Autumn Night

Author:adminViews:0Update:2026-01-10 13:15:06

My obsession with you remains unchanged.

The details are becoming increasingly blurry in my memory. Perhaps one day I'll completely forget you. On October 20th, I deleted you again, leaving me without even the courage to secretly like you. In a moment of impulse, I made a decision I don't know if it's right or wrong. To let go of myself, and to let go of you. But reality is different. I still can't let go of you. The few times I've had insomnia, your image is on my mind. It's a pity I didn't listen to you talk about me more. Curiosity is like a cat's scratch, but what does it matter? In the end, we're strangers, the strangers I chose. We're not even friends anymore.

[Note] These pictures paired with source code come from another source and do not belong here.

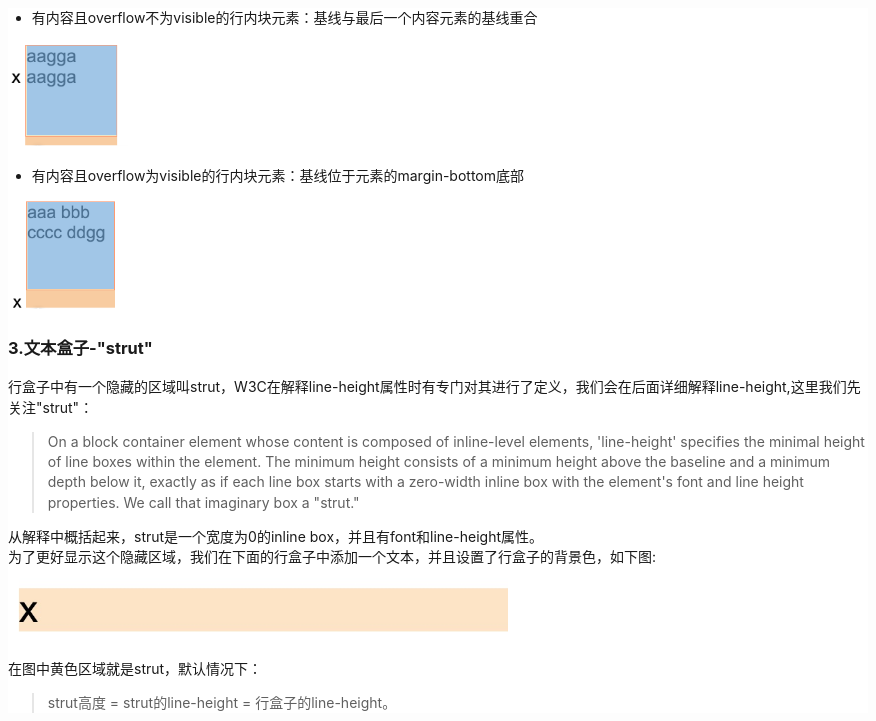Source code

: * 有内容且overflow不为visible的行内块元素：基线与最后一个内容元素的基线重合
<p><img src="./images/css-vertical-align/inline-block-2.png" width=120 alt="inline block type_2"/></p> 

* 有内容且overflow为visible的行内块元素：基线位于元素的margin-bottom底部
<p><img src="./images/css-vertical-align/inline-block-3.png" width=120 alt="inline block type_3"/></p> 

### 3.文本盒子-"strut"
行盒子中有一个隐藏的区域叫strut，W3C在解释line-height属性时有专门对其进行了定义，我们会在后面详细解释line-height,这里我们先关注"strut"：
> On a block container element whose content is composed of inline-level elements, 'line-height' specifies the minimal height of line boxes within the element. The minimum height consists of a minimum height above the baseline and a minimum depth below it, exactly as if each line box starts with a zero-width inline box with the element's font and line height properties. We call that imaginary box a "strut."

从解释中概括起来，strut是一个宽度为0的inline box，并且有font和line-height属性。<br/>
为了更好显示这个隐藏区域，我们在下面的行盒子中添加一个文本，并且设置了行盒子的背景色，如下图:
<br/>
<img src="./images/css-vertical-align/strut.png" width=500 alt="strut"/>
<br/>
在图中黄色区域就是strut，默认情况下：
> strut高度 = strut的line-height = 行盒子的line-height。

After bowing my head time and time again, my crown is crumbling. Deleting you was the last bit of my dignity. I'm

sorry, my feelings made you feel tired. Some say that if you're hurting, you should express it. I'm hurting, but I don't know who to tell. No one can truly empathize; others will never know how much your heart aches when you smile. I say I'm carefree, I'm forgetful, I don't feel pain. Tears always express the truest emotions within. My pride led me to shed tears only at night, silently weeping and silently enduring, for each new day brought its own. A thick wall stood guard over my fragile heart, preventing anyone from ever setting foot inside.